Just like their US counterparts, European venture capitalists are having a rough year. For the second quarter in a row, deal volume was dismal and the exit environment remained bleak.
The second quarter saw 167 deals completed, a 35 percent drop from the same period last year, and the lowest quarterly total in nine years, according to the latest statistics from Dow Jones.
But the news is not all doom and gloom.
Germany, for example, last quarter experienced its highest level of venture capital investment since 2001. Approximately €264 million ($388 million) was invested across 29 deals, marking a 29 percent increase over second quarter 2007 figures.
Europe’s largest venture deal last quarter was photovoltaic company Sulfurcell Solartechnik’s €85 million financing round, which was led by Intel Capital and included commitments from Climate Change Capital Private Equity, AIG, Demeter Partners, Zouk Ventures and BankInvest. It was not only a financing round for a German company, but also highlights another promising trend in European venture markets: energy investment.
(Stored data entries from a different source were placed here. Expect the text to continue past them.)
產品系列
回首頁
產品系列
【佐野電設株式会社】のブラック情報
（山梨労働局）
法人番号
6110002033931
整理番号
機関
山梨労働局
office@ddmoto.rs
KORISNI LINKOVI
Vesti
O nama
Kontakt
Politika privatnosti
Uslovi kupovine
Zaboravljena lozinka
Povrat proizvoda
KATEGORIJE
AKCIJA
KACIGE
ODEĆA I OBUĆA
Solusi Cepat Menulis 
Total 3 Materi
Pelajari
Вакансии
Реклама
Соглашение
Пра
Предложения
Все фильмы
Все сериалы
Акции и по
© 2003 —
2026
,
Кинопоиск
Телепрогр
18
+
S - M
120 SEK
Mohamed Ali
Energy deals saw record second quarter investment with 10 deals receiving $147 million in financing, Dow Jones found.
The trend looks set to continue: just this week, renewable energy investment firm Good Energies completed its sale of two Romanian wind farms to Central European power utility company CEZ Group, whose total investment into the 600-megawatt projects is expected to reach €1.1 billion.
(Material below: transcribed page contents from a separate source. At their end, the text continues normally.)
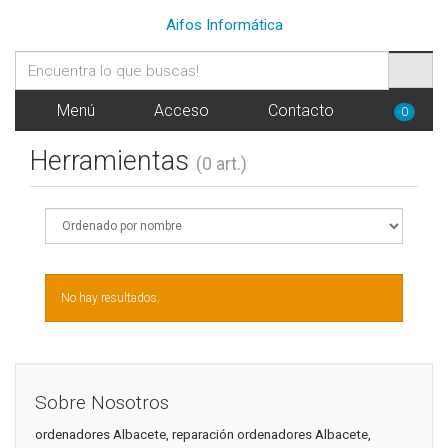
Aifos Informática
Menú
Acceso
Contacto
0
Herramientas
(0 art.)
No hay resultados.
Sobre Nosotros
ordenadores Albacete, reparación ordenadores Albacete,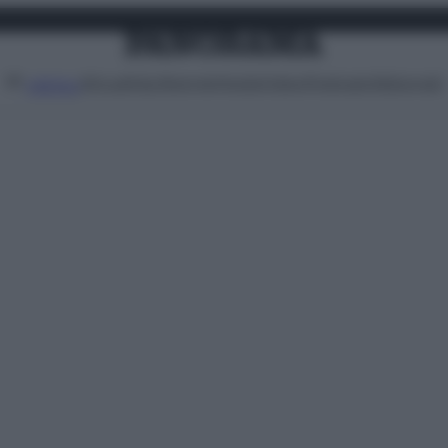
Attualità
Lifestyle
Moda
Video
Podcast
Abbonati
MENU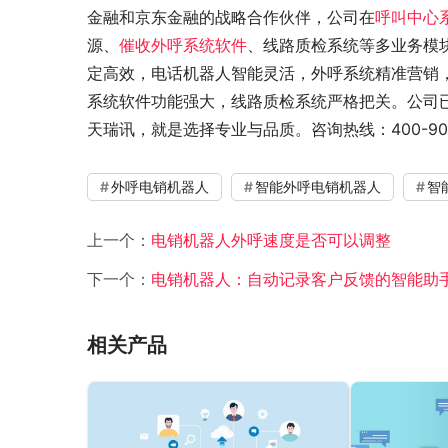
金融和京东金融的战略合作伙伴，公司在
呼叫中心
源、
催收外呼系统软件
、线路质检系统等多业务模
定高效，电话机器人智能灵活，外呼系统精准营销
系统软件功能强大，线路质检系统严格把关。公司
天瑞讯，就是选择专业与品质。咨询热线：400-900
外呼电销机器人
智能外呼电销机器人
智
上一个：
电销机器人外呼速度是否可以调整
下一个：
电销机器人：自动记录客户反馈的智能助
相关产品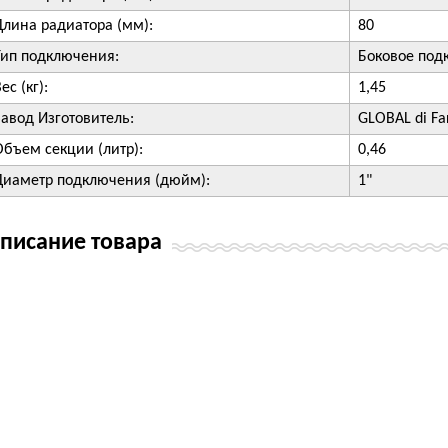
Длина радиатора (мм):
80
Тип подключения:
Боковое под
ес (кг):
1,45
Завод Изготовитель:
GLOBAL di Fard
Объем секции (литр):
0,46
Диаметр подключения (дюйм):
1"
писание товара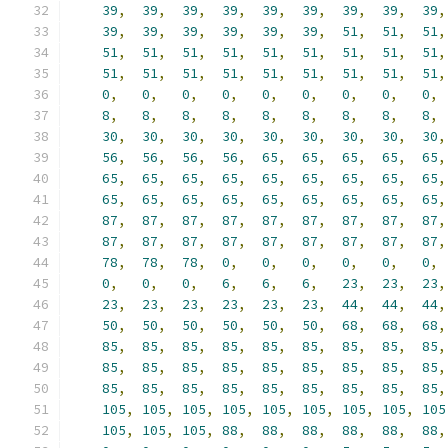
39
,
39
,
39
,
39
,
39
,
39
,
39
,
39
,
39
,
39
,
39
,
39
,
39
,
39
,
39
,
51
,
51
,
51
,
51
,
51
,
51
,
51
,
51
,
51
,
51
,
51
,
51
,
51
,
51
,
51
,
51
,
51
,
51
,
51
,
51
,
51
,
0
,
0
,
0
,
0
,
0
,
0
,
0
,
0
,
0
,
8
,
8
,
8
,
8
,
8
,
8
,
8
,
8
,
8
,
30
,
30
,
30
,
30
,
30
,
30
,
30
,
30
,
30
,
56
,
56
,
56
,
56
,
65
,
65
,
65
,
65
,
65
,
65
,
65
,
65
,
65
,
65
,
65
,
65
,
65
,
65
,
65
,
65
,
65
,
65
,
65
,
65
,
65
,
65
,
65
,
87
,
87
,
87
,
87
,
87
,
87
,
87
,
87
,
87
,
87
,
87
,
87
,
87
,
87
,
87
,
87
,
87
,
87
,
78
,
78
,
78
,
0
,
0
,
0
,
0
,
0
,
0
,
0
,
0
,
0
,
6
,
6
,
6
,
23
,
23
,
23
,
23
,
23
,
23
,
23
,
23
,
23
,
44
,
44
,
44
,
50
,
50
,
50
,
50
,
50
,
50
,
68
,
68
,
68
,
85
,
85
,
85
,
85
,
85
,
85
,
85
,
85
,
85
,
85
,
85
,
85
,
85
,
85
,
85
,
85
,
85
,
85
,
85
,
85
,
85
,
85
,
85
,
85
,
85
,
85
,
85
,
105
,
105
,
105
,
105
,
105
,
105
,
105
,
105
,
105
105
,
105
,
105
,
88
,
88
,
88
,
88
,
88
,
88
,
These should be hailed as heartening developments for any venture capitalists feeling dejected about downturns in, for example, UK deal volume, which dropped nearly 50 percent compared to second quarter 2007, or European healthcare investment, which fell by 55 percent.
Much as credit market conditions have prompted private equity firms to broaden investment mandates, targeting different geographies and sectors to put capital to work, savvy venture capitalists, too, will be able to find silver linings amid a stormy investment climate.